_Exercise:_
Word for word, restate the entries below and exclude every image.

Records from a collection:
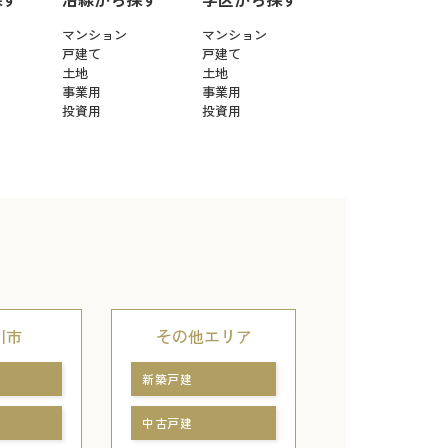
マンション
マンション
戸建て
戸建て
土地
土地
事業用
事業用
投資用
投資用
川市
その他エリア
新築戸建
中古戸建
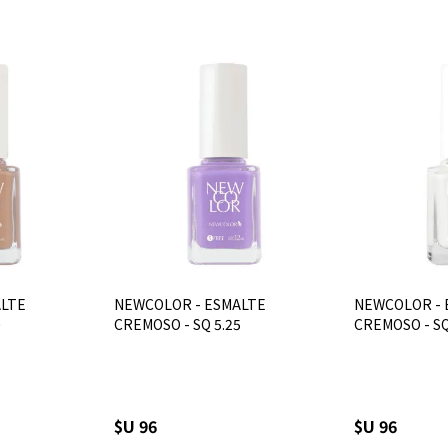
ALTE
NEWCOLOR - ESMALTE
NEWCOLOR - 
0
CREMOSO - SQ 5.25
CREMOSO - SQ
$U 96
$U 96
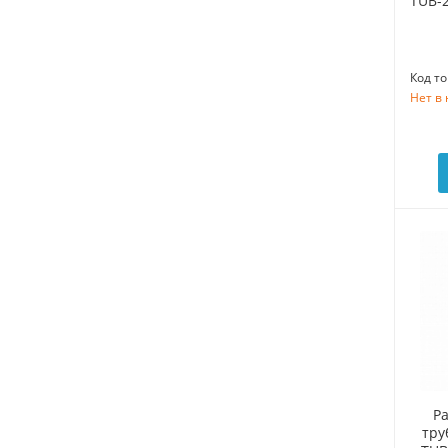
TUB-2
Код то
Нет в
Р
тру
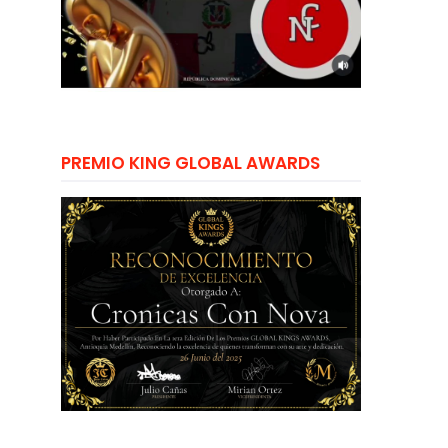
PREMIO KING GLOBAL AWARDS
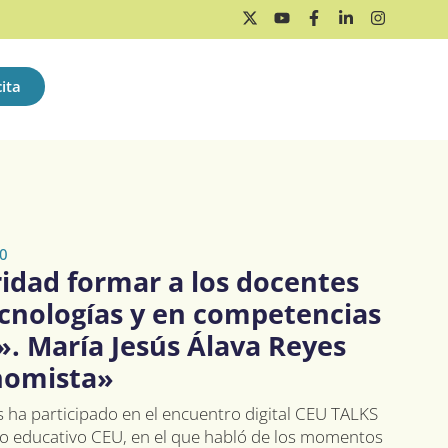
ita
0
ridad formar a los docentes
cnologías y en competencias
. María Jesús Álava Reyes
nomista»
s ha participado en el encuentro digital CEU TALKS
po educativo CEU, en el que habló de los momentos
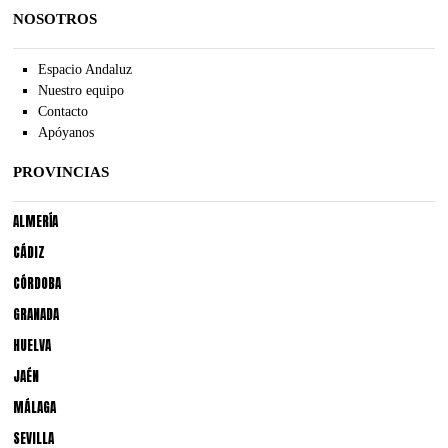
NOSOTROS
Espacio Andaluz
Nuestro equipo
Contacto
Apóyanos
PROVINCIAS
ALMERÍA
CÁDIZ
CÓRDOBA
GRANADA
HUELVA
JAÉN
MÁLAGA
SEVILLA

_Worked solution:_
マンション
マンション
戸建て
戸建て
土地
土地
事業用
事業用
投資用
投資用
川市
その他エリア
新築戸建
中古戸建
ALTE
NEWCOLOR - ESMALTE
NEWCOLOR - 
0
CREMOSO - SQ 5.25
CREMOSO - SQ
$U 96
$U 96
TUB-2
Код то
Нет в
Р
тру
PREMIO KING GLOBAL AWARDS
ita
0
ridad formar a los docentes
cnologías y en competencias
. María Jesús Álava Reyes
nomista»
s ha participado en el encuentro digital CEU TALKS
po educativo CEU, en el que habló de los momentos
NOSOTROS
Espacio Andaluz
Nuestro equipo
Contacto
Apóyanos
PROVINCIAS
ALMERÍA
CÁDIZ
CÓRDOBA
GRANADA
HUELVA
JAÉN
MÁLAGA
SEVILLA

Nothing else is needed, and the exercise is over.